For that and several other reasons, the movie made me think about the basics of the Passion story — you know, the theme of sacrificing yourself for others. “Greater love hath no man than this, that a man lay down his life for his friends”. To die, so that others may live.

I don’t think it was a very common theme before Christianity. In some of the Nordic or Greek ancient myths you have a warrior or even King who dies in battle, in a way sacrificing himself for his people, but it is more about the courage of facing death or about fighting until the end. Then you do have some stories of self-sacrifice as revenge — for instance, in the story of Samson in the Old Testament, he kills himself in order to kills his enemies too — like a suicide bomber avant-la-lettre.

But the idea of someone simply forfeiting his own life for the benefit of others seems a somewhat novel idea, which however has become common in many later stories and movies. Not always in a good way, of course. I can think of many movies where it becomes corny or annoying. For instance, in Clint Eastwood’s “Gran Torino” (2008), while not a bad movie, the ending with the self-sacrifice annoys me a bit. Maybe it’s just me, but it feels false.

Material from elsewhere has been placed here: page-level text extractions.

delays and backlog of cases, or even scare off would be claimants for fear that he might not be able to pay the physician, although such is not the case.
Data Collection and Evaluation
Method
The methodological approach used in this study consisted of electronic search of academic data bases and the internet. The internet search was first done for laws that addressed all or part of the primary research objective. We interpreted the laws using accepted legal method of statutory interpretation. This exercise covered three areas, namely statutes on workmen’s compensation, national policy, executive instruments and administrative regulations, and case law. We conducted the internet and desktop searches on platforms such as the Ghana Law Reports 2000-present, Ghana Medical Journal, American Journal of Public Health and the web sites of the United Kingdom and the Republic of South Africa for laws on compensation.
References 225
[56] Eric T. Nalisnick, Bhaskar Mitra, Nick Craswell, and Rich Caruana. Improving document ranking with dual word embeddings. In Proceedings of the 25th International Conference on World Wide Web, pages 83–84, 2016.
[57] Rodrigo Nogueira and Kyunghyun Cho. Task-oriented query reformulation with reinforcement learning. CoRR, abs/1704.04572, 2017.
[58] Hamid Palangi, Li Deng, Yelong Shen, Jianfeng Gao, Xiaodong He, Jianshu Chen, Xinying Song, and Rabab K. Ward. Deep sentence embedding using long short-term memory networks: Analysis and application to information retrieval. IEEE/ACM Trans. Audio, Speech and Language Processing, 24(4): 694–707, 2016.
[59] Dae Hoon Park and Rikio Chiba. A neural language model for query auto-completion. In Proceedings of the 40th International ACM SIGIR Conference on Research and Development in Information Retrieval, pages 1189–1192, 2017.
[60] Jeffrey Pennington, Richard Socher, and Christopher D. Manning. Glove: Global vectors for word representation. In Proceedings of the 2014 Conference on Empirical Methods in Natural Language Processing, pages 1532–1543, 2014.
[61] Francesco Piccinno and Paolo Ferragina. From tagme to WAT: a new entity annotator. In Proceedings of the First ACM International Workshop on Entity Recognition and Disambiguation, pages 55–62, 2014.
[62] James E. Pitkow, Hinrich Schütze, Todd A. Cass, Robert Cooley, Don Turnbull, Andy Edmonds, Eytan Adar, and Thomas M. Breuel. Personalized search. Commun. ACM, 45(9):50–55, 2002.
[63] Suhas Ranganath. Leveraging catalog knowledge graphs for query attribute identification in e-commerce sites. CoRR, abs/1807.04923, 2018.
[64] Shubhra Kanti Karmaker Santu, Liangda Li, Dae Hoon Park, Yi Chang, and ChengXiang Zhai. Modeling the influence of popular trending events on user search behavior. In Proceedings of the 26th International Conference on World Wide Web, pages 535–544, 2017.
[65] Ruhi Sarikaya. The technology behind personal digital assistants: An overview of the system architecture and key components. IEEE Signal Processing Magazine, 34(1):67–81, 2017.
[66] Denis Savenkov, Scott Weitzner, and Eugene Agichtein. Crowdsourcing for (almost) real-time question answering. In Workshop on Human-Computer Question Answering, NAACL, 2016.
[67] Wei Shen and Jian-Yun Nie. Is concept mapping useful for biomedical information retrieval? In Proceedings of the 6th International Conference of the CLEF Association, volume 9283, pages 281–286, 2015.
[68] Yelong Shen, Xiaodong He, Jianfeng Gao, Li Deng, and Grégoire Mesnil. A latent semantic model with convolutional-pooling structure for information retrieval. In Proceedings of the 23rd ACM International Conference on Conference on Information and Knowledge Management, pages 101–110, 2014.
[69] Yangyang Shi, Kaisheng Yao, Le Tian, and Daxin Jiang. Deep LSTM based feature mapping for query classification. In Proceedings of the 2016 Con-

In “Cool Hand Luke”, however, it works, even though here it is perhaps not so much about self-sacrifice for others (does Newman’s death change anything for any of the other prisoners? Not really) as about dying and thus becoming an undying myth of hope, a story that people will tell over and over again.

Some may say that the intention of the film is subversive — after all, it seems to be comparing a petty criminal to Jesus — but I don’t think it’s the case here, or, at least, I didn’t see it as offensive at all. I wouldn’t call it a religious film either. But it’s one that uses Christian imagery and themes in an effective way.

I don’t think it has much to do with belief either. I don’t know what the screenwriters’ beliefs were, but Jorge Luis Borges, who was an avowed atheist, used Christian images and references in a few of his stories, while J. R. Tolkien, who was a fervent Catholic, set his universe in a fantastic, mythical pre-Christian land, where the references are only indirect.

I think the explanation is that “Cool Hand Luke” was made in 1967, and portrays an even earlier time, which looks like the 1940s or early 1950s. Back then, religion and religious references in fiction were not completely out of common people’s universe, as they are now. Today, in the age of Drag Queen Story Hour, it has become almost impossible to refer to Christian imagery in a way that is not ironic, cynical or just purposefully offensive.

And, in fact, as if to prove the point, more recent covers of “Plastic Jesus”, such as the Billy Idol one, tend to accentuate the parodic, blasphemous meaning with additional lyrics that have little to do with the original song.